>>>>>

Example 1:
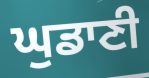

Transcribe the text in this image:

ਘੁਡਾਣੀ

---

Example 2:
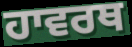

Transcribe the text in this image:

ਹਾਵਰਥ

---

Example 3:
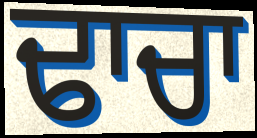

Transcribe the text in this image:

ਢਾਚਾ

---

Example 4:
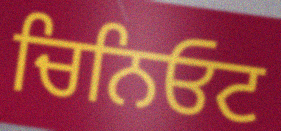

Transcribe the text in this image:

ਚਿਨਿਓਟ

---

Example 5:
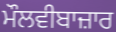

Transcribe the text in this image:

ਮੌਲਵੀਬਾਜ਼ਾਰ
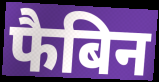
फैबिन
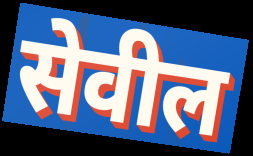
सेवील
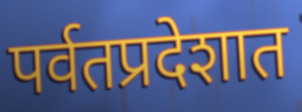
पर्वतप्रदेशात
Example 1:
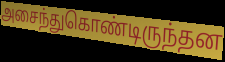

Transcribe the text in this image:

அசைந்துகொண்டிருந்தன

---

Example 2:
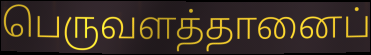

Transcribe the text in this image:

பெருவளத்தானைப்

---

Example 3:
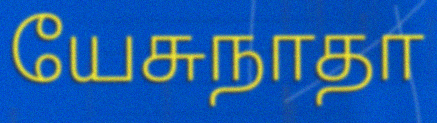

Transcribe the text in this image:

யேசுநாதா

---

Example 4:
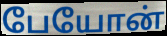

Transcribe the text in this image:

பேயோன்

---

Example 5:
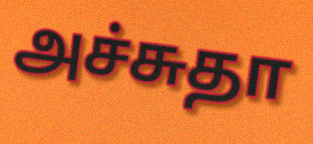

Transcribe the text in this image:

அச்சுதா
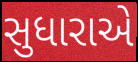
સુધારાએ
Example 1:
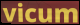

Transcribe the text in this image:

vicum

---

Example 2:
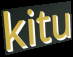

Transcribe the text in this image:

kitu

<<<<<

▸ **WHAT THE TASK REQUIRES**: Pictures are to be left out. Everything else in the records above gets repeated exactly.

▸ **FINISHED EXERCISE**:
Example 1:

Transcribe the text in this image:

ਘੁਡਾਣੀ

---

Example 2:

Transcribe the text in this image:

ਹਾਵਰਥ

---

Example 3:

Transcribe the text in this image:

ਢਾਚਾ

---

Example 4:

Transcribe the text in this image:

ਚਿਨਿਓਟ

---

Example 5:

Transcribe the text in this image:

ਮੌਲਵੀਬਾਜ਼ਾਰ
फैबिन
सेवील
पर्वतप्रदेशात
Example 1:

Transcribe the text in this image:

அசைந்துகொண்டிருந்தன

---

Example 2:

Transcribe the text in this image:

பெருவளத்தானைப்

---

Example 3:

Transcribe the text in this image:

யேசுநாதா

---

Example 4:

Transcribe the text in this image:

பேயோன்

---

Example 5:

Transcribe the text in this image:

அச்சுதா
સુધારાએ
Example 1:

Transcribe the text in this image:

vicum

---

Example 2:

Transcribe the text in this image:

kitu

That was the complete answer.